** Data follows **

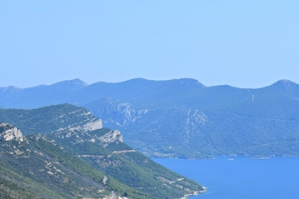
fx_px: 1386
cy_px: 219
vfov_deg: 8.2
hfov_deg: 12.2
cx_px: 287
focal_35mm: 167
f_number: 11
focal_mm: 50
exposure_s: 1/500
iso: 360
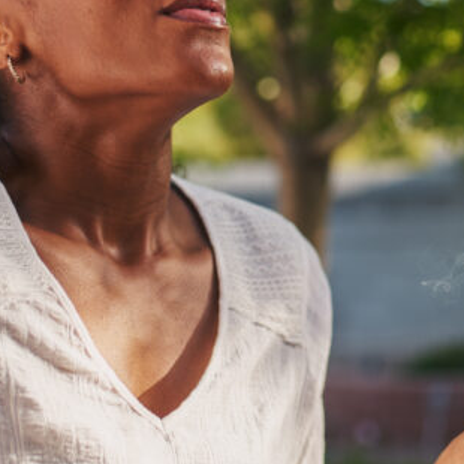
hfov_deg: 18.7
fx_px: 1395
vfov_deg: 18.8
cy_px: 118
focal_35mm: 92
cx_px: 355
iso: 100
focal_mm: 35
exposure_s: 1/1250
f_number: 1.7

** End of Data **

Exercise instructions
Could you retype every record above exactly, leaving the pictures out?

Response
fx_px: 1386
cy_px: 219
vfov_deg: 8.2
hfov_deg: 12.2
cx_px: 287
focal_35mm: 167
f_number: 11
focal_mm: 50
exposure_s: 1/500
iso: 360
hfov_deg: 18.7
fx_px: 1395
vfov_deg: 18.8
cy_px: 118
focal_35mm: 92
cx_px: 355
iso: 100
focal_mm: 35
exposure_s: 1/1250
f_number: 1.7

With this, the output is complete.